Mais troikistas que a troika e povo que se lixe
A única previsão plausível é a de que o futuro é um país
condenado à austeridade crónica
Ao que parece, as notícias que anunciavam com insistência
que o país já se estava a preparar para o pós- troika, animado pelo sucesso de
algumas emissões nos mercados, eram um pouco exageradas. Ou, pelo menos,
distorcidas, apesar de terem tido origem no próprio Governo. Nada que nos
espante. Afinal de contas, a primeira evidência que ressalta da conferência de
imprensa do ministro das Finanças é que as previsões do Orçamento do Estado
para 2013 pertenciam ao domínio da fantasia. Nem foi preciso o primeiro trimestre
do ano acabar para isso ficar claro. Uma vez mais, as previsões falharam e a já
debilitada credibilidade política do Governo caiu mais uns valentes pontos.
Pelo que é legítimo perguntar se as previsões, muitas das quais dramáticas, que
Vítor Gaspar ontem revelou não pecarão por defeito. O que é grave, uma vez que
estamos sobretudo a falar de pessoas e de postos de trabalho. A previsão de que
a taxa de desemprego poderá situar-se acima dos 18% até 2015 — atingindo um
pico de 19% no final deste ano, segundo o ministro — é uma sentença terrível
para o futuro, um sinal de que a esperança numa recuperação, por ténue que
seja, ainda vem longe, ao contrário do que o Governo deixara antever. A
previsão de que o PIB cairá 2,3% é o sintoma de uma economia em recuo, de um
país que empobrece, de uma sociedade cada vez mais asfixiada. A terapia da
austeridade não melhorou as coisas; pelo contrário, a cura fragilizou ainda
mais o doente. E a queda vai continuar. Por mais que a troika diga que o país
está no bom caminho, mais ninguém, excepto (ou talvez já nem mesmo) o Governo,
consegue dizer o mesmo.
Mesmo assim, o Governo e a troika parecem ensaiar agora
alguma mudança do discurso. O alargamento do prazo para cumprir as metas do
défice e para cumprir os cortes de quatro mil milhões de euros do Estado
significam que poderá não haver agravamento da austeridade, o que é positivo.

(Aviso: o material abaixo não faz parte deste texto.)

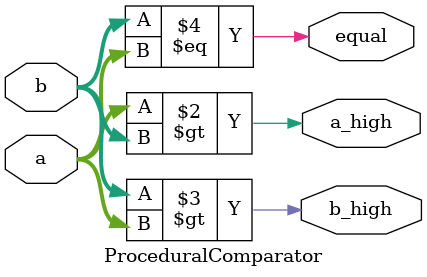
<source format=v>
/* 1- Bit Adder Module
* ---------------------
* By: Arul Prakash Samathuvamani
*
*
*
* Date : 8th March 2021
*
* Module Description:
* ------------------
*
* Performs Procedural Comparator.	
*/

module ProceduralComparator(

input [7:0]a,
input [7:0]b,
output reg a_high, // Wires inside procedural block should have reg data type.
output reg b_high,
output reg equal
);


always @ *  begin  

  // Do not use assign for Reg ! ! 

 a_high = ( a > b ) ; // a_high is 1 when a > b

 b_high = ( b > a ); // b_high is 1 when b >a 

 equal = ( b == a  );  // when a -- b , equal is high

end 

endmodule 
</source>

Muito provavelmente um sinal de que os credores começam a ficar assustados com
as consequências da austeridade que querem impor de forma implacável aos países
do Sul. E de que esse susto terá dois nomes: Beppe Grillo e Silvio Berlusconi,
os políticos que nas recentes eleições italianas derrotaram os
“bem-comportados” Bersani e Monti.
A política financeira de um país sob tutela faz-se sob o signo
da Europa. Mas andaram mal o PSD e o CDS ao criticarem o “desenho original” do
memorando, para justificar o alargamento das metas. Governo e partidos da
maioria alinharam muito tempo pelo diapasão do “mais troikistas do que a
troika”. O executivo acreditou no memorando com a firmeza e a convicção dos
bons alunos. O dogma da austeridade arrastou o país para o fundo e só agora o
Governo aceita (sem o reconhecer) que são precisos prazos mais dilatados e
terapias mais suaves. Mas o futuro é um país condenado à austeridade crónica
que durará muitos anos. E isso já não é possível esconder após esta avaliação
da troika. A tragédia do bom aluno é uma derrota inapelável do Governo.